As máscaras usadas pelos atores serão maquiadas com a terra de Mossoró, serragens, botões e cores, inspiradas nas garrafinhas de areia colorida, tradicionais da região. Feitos com cordão de rede, os 375 peitorais e barrigueiras (tecidos no ateliê, em pequenos teares, pelos artistas locais) serão usados como cintos e suspensórios pelos 25 bailarinos, trajados com saias de linha e blusas de crochê, brocadas. Os adereços de cabeça dos 61 atores são pequenos chapéus de vaqueiro, típicos da região, folheados a ouro.
Músicas
Composta e adaptada, mesclando música original (inspiradas no cordel de Crispiniano Neto), canções com novos arranjos e trechos de hinos, a trilha sonora está a cargo de Daniel Maia e Fernando Muzzi. Entre as músicas que receberam novos arranjos, destaque para Um Índio (de Caetano Veloso) e Assum Preto (de Luiz Gonzaga). Trechos de hinos, como Bella Ciao (representando a Itália) e a Marselhesa (representando a resistência francesa) são usados como trilha incidental, não explicitamente.

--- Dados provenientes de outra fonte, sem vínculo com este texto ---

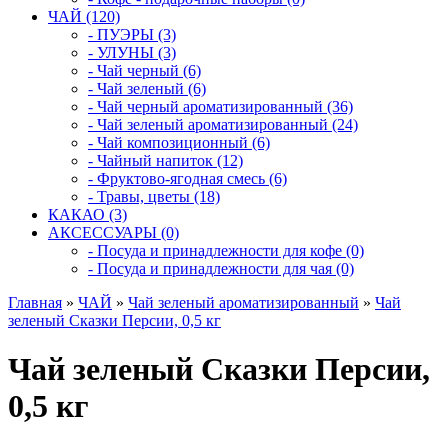
ЧАЙ (120)
- ПУЭРЫ (3)
- УЛУНЫ (3)
- Чай черный (6)
- Чай зеленый (6)
- Чай черный ароматизированный (36)
- Чай зеленый ароматизированный (24)
- Чай композиционный (6)
- Чайный напиток (12)
- Фруктово-ягодная смесь (6)
- Травы, цветы (18)
КАКАО (3)
АКСЕССУАРЫ (0)
- Посуда и принадлежности для кофе (0)
- Посуда и принадлежности для чая (0)
Главная
»
ЧАЙ
»
Чай зеленый ароматизированный
»
Чай
зеленый Сказки Персии, 0,5 кг
Чай зеленый Сказки Персии,
0,5 кг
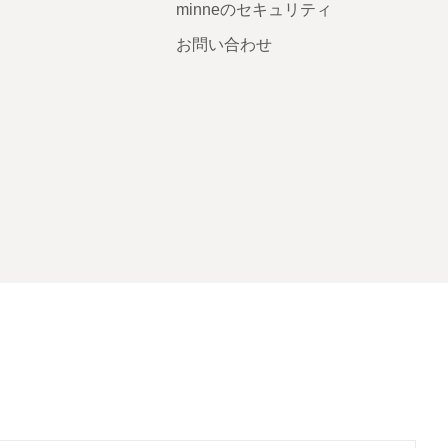
minneのセキュリティ
お問い合わせ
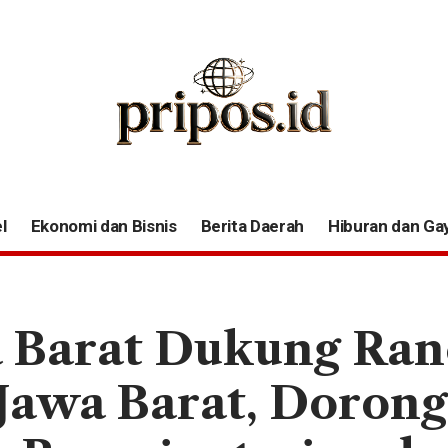
l
Ekonomi dan Bisnis
Berita Daerah
Hiburan dan Ga
 Barat Dukung Ran
Jawa Barat, Dorong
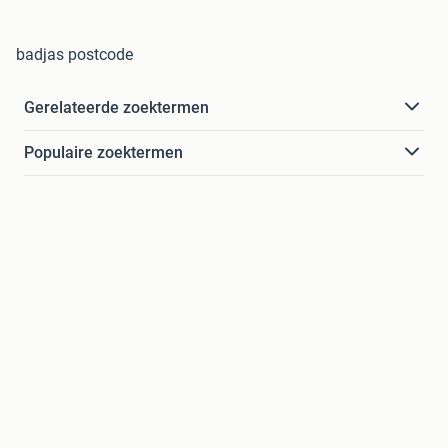
badjas postcode
Gerelateerde zoektermen
Populaire zoektermen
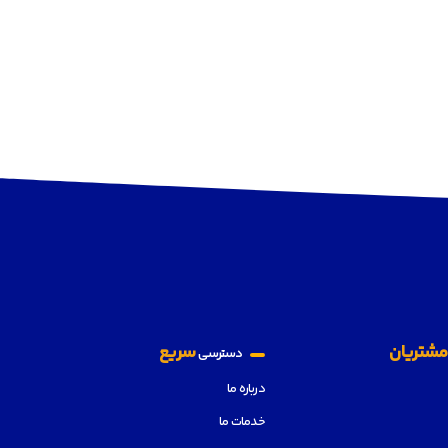
شتریان
سریع
دسترسی
درباره ما
خدمات ما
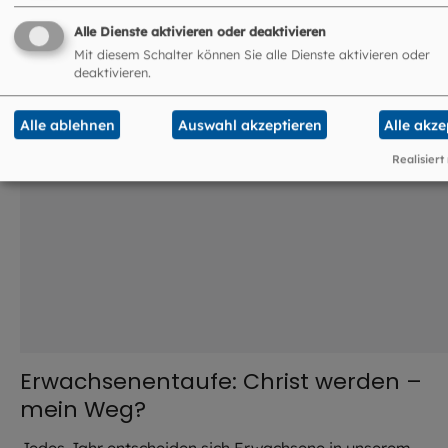
©
Robert Kiderle / EOM
Alle Dienste aktivieren oder deaktivieren
Mit diesem Schalter können Sie alle Dienste aktivieren oder
deaktivieren.
Alle ablehnen
Auswahl akzeptieren
Alle akze
Realisiert
Erwachsenentaufe: Christ werden –
mein Weg?
Jedes Jahr entscheiden sich Erwachsene in unserem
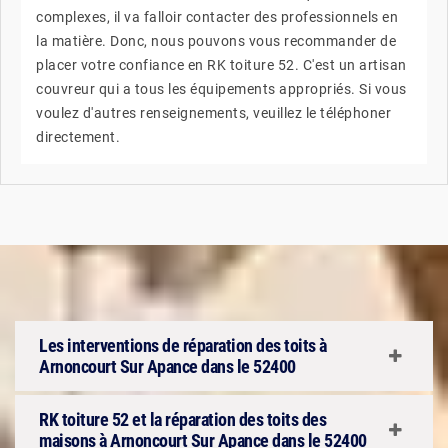
complexes, il va falloir contacter des professionnels en
la matière. Donc, nous pouvons vous recommander de
placer votre confiance en RK toiture 52. C'est un artisan
couvreur qui a tous les équipements appropriés. Si vous
voulez d'autres renseignements, veuillez le téléphoner
directement.
Les interventions de réparation des toits à
Arnoncourt Sur Apance dans le 52400
RK toiture 52 et la réparation des toits des
maisons à Arnoncourt Sur Apance dans le 52400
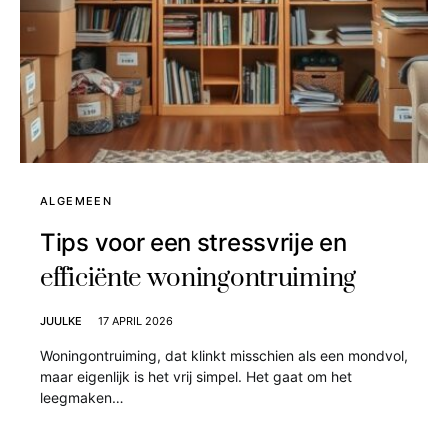
ALGEMEEN
Tips voor een stressvrije en
efficiënte woningontruiming
JUULKE
17 APRIL 2026
Woningontruiming, dat klinkt misschien als een mondvol,
maar eigenlijk is het vrij simpel. Het gaat om het
leegmaken…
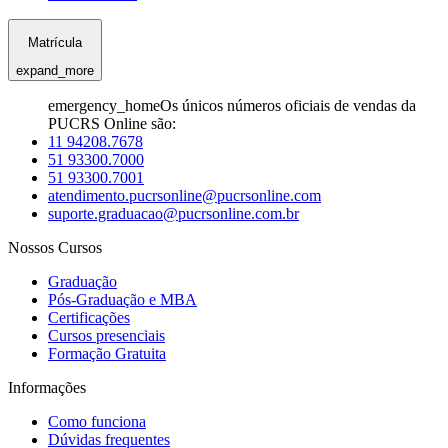
Matrícula
expand_more
emergency_home
Os únicos números oficiais de vendas da
PUCRS Online são:
11 94208.7678
51 93300.7000
51 93300.7001
atendimento.pucrsonline@pucrsonline.com
suporte.graduacao@pucrsonline.com.br
Nossos Cursos
Graduação
Pós-Graduação e MBA
Certificações
Cursos presenciais
Formação Gratuita
Informações
Como funciona
Dúvidas frequentes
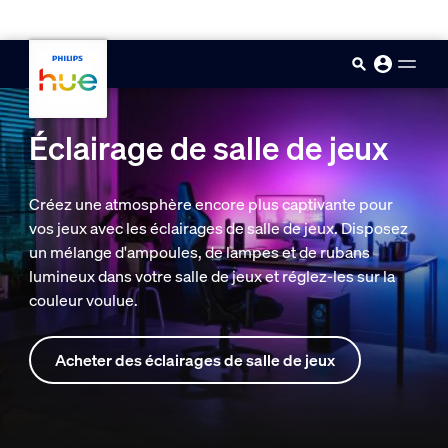
skip.to.main.content
Éclairage de salle de jeux
Créez une atmosphère encore plus captivante pour
vos jeux avec les éclairages de salle de jeux. Disposez
un mélange d'ampoules, de lampes et de rubans
lumineux dans votre salle de jeux et réglez-les sur la
couleur voulue.
Acheter des éclairages de salle de jeux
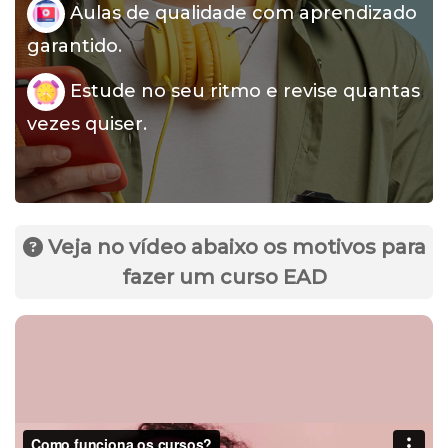
Aulas de qualidade com aprendizado
garantido.
Estude no seu ritmo e revise quantas
vezes quiser.
Veja no vídeo abaixo os motivos para
fazer um curso EAD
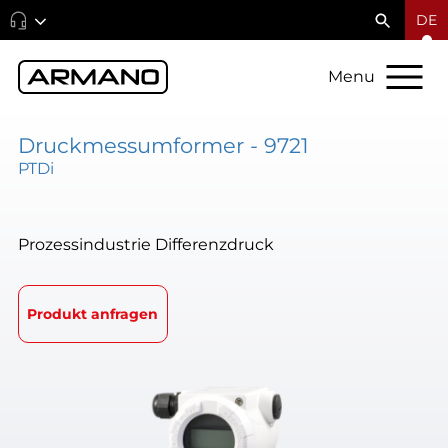
DE
Menu
Druckmessumformer - 9721
PTDi
Prozessindustrie Differenzdruck
Produkt anfragen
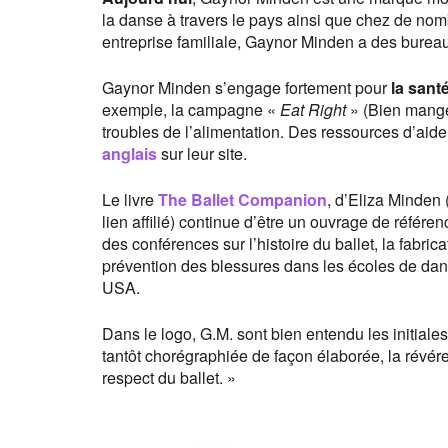
la danse à travers le pays ainsi que chez de nomb
entreprise familiale, Gaynor Minden a des bureaux
Gaynor Minden s’engage fortement pour
la sant
exemple, la campagne «
Eat Right
» (Bien manger
troubles de l’alimentation. Des ressources d’aide
anglais
sur leur site.
Le livre
The Ballet Companion
, d’Eliza Minden
lien affilié) continue d’être un ouvrage de réfé
des conférences sur l’histoire du ballet, la fabri
prévention des blessures dans les écoles de dan
USA.
Dans le logo, G.M. sont bien entendu les initiale
tantôt chorégraphiée de façon élaborée, la révéren
respect du ballet. »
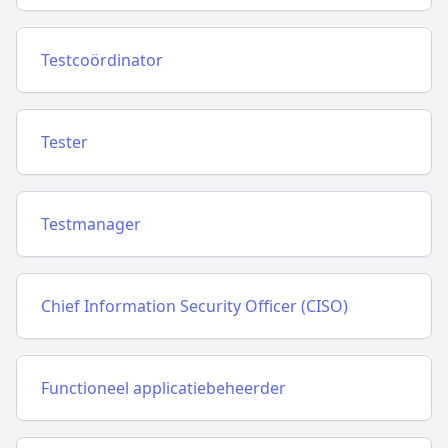
Testcoördinator
Tester
Testmanager
Chief Information Security Officer (CISO)
Functioneel applicatiebeheerder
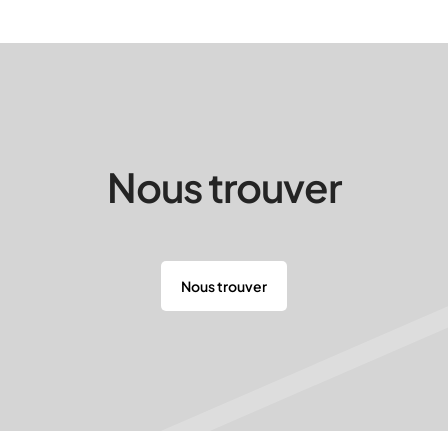
Nous trouver
Nous trouver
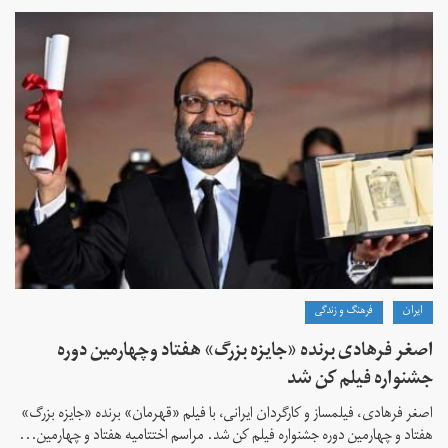
ايران
فرهنگ و زندگی
اصغر فرهادی برنده «جایزه بزرگ»‌ هفتاد‌ وچهارمین دوره
جشنواره فیلم کن شد
اصغر فرهادی، فیلمساز و کارگردان ایرانی، با فیلم «قهرمان» برنده «جایزه بزرگ»
هفتاد و چهارمین دوره جشنواره فیلم کن شد. مراسم اختتامیه هفتاد و چهارمین...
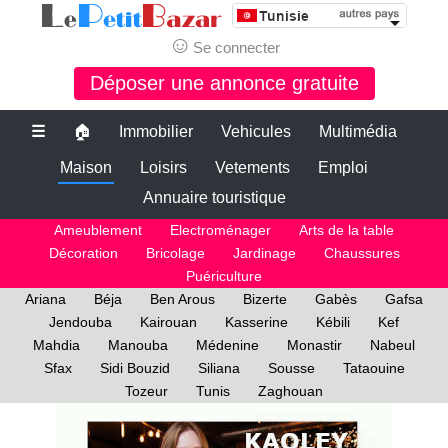
☺
Se connecter
Déposer une annonce gratuite
☰
🏠
Immobilier
Vehicules
Multimédia
Maison
Loisirs
Vetements
Emploi
Annuaire touristique
Ameublement
Electroménager
Arts de la table
Décoration
Bricolage
Jardinage
Chaussures
Puériculture
Ariana
Béja
Ben Arous
Bizerte
Gabès
Gafsa
Jendouba
Kairouan
Kasserine
Kébili
Kef
Mahdia
Manouba
Médenine
Monastir
Nabeul
Sfax
Sidi Bouzid
Siliana
Sousse
Tataouine
Tozeur
Tunis
Zaghouan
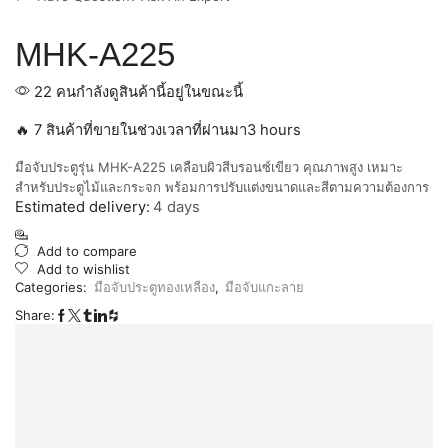
MHK-A225
22 คนกำลังดูสินค้านี้อยู่ในขณะนี้
🔥 7 สินค้าที่ขายในช่วงเวลาที่ผ่านมา3 hours
มือจับประตูรุ่น MHK-A225 เคลือบผิวสีบรอนซ์เขียว คุณภาพสูง เหมาะ
สำหรับประตูไม้และกระจก พร้อมการปรับแต่งขนาดและสีตามความต้องการ
Estimated delivery:
4 days
Add to compare
Add to wishlist
Categories:
มือจับประตูทองเหลือง
,
มือจับแกะลาย
Share:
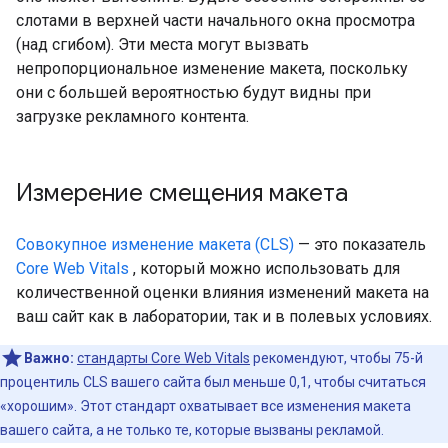
слотами в верхней части начального окна просмотра
(над сгибом). Эти места могут вызвать
непропорциональное изменение макета, поскольку
они с большей вероятностью будут видны при
загрузке рекламного контента.
Измерение смещения макета
Совокупное изменение макета (CLS)
— это показатель
Core Web Vitals
, который можно использовать для
количественной оценки влияния изменений макета на
ваш сайт как в лаборатории, так и в полевых условиях.
Важно:
стандарты Core Web Vitals
рекомендуют, чтобы 75-й
процентиль CLS вашего сайта был меньше 0,1, чтобы считаться
«хорошим». Этот стандарт охватывает все изменения макета
вашего сайта, а не только те, которые вызваны рекламой.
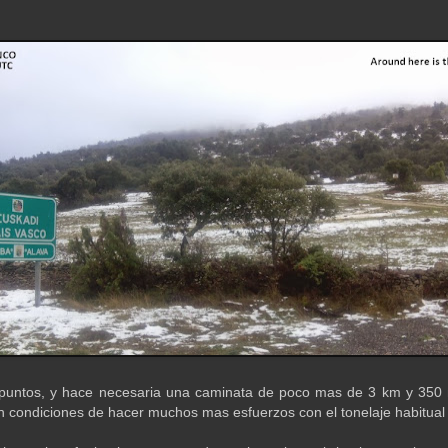
6 puntos, y hace necesaria una caminata de poco mas de 3 km y 350
 condiciones de hacer muchos mas esfuerzos con el tonelaje habitual d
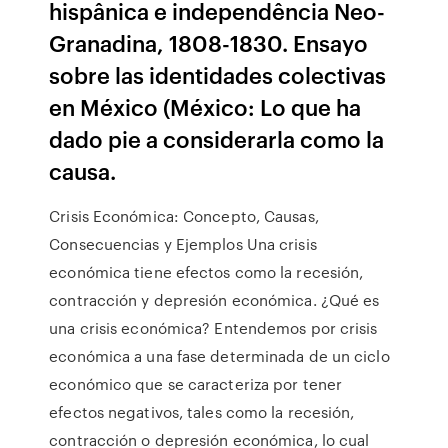
hispânica e independência Neo-
Granadina, 1808-1830. Ensayo
sobre las identidades colectivas
en México (México: Lo que ha
dado pie a considerarla como la
causa.
Crisis Económica: Concepto, Causas,
Consecuencias y Ejemplos Una crisis
económica tiene efectos como la recesión,
contracción y depresión económica. ¿Qué es
una crisis económica? Entendemos por crisis
económica a una fase determinada de un ciclo
económico que se caracteriza por tener
efectos negativos, tales como la recesión,
contracción o depresión económica, lo cual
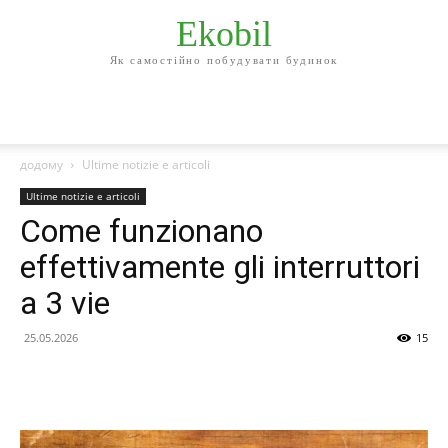
Ekobil
Як самостійно побудувати будинок
додому
Ultime notizie e articoli
Ultime notizie e articoli
Come funzionano
effettivamente gli interruttori
a 3 vie
25.05.2026
15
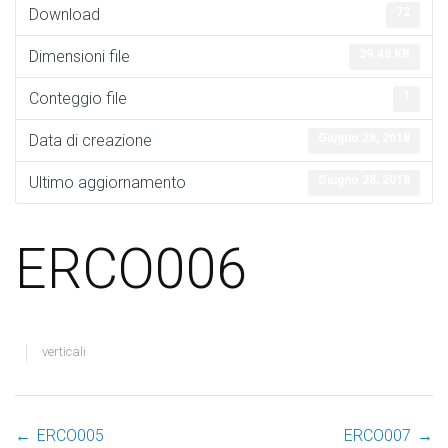
Download
72
Dimensioni file
39.48 KB
Conteggio file
1
Data di creazione
Giugno 28, 2018
Ultimo aggiornamento
Giugno 28, 2018
ERCO006
verticali
←
ERCO005
ERCO007
→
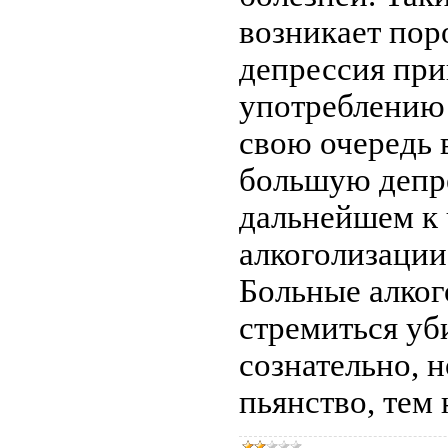
возникает пор
депрессия при
употреблению 
свою очередь 
большую депр
дальнейшем к 
алкоголизации
Больные алког
стремиться уб
сознательно, 
пьянство, тем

Com base em ritmos nordestinos, a trilha tem pitadas de ritmos africanos. “A música sofrerá uma adequação dramática”, diz Gabriel, explicando que quando Crispiniano Neto escreveu o auto, a pedido de Amir Haddad, já existia uma música que contava a história. “A música precisa ser tratada, para que este material original se case com as canções”, afirma o diretor.
Festa popular
“A idéia de trazer diretores de fora é para capacitar sempre mais os nossos artistas, diz a prefeita, que fala com orgulho da festa, que é marcada pelo cortejo/desfile, num percurso de 2 km, com mais de 8 mil pessoas nas ruas. “Faz parte da política cultural do município contar a história por meio da visão de vários diretores. Acreditamos que a cultura é o caminho para a conscientização”.
De acordo com a prefeita Rosalba Ciarlini, o povo foi quem legitimou a festa, comemorada há 119 anos. Mossoró ferve no mês de setembro – “a cidade se movimenta nos 30 dias, a maçonaria celebra sua sessão magnânima, são lançados livros de autores da região e reeditadas obras raras. A Universidade Estadual também faz aniversário em setembro. Uma semana de seminários sobre as novas liberdades também acontece em setembro e até o Governo do Estado se instala aqui”.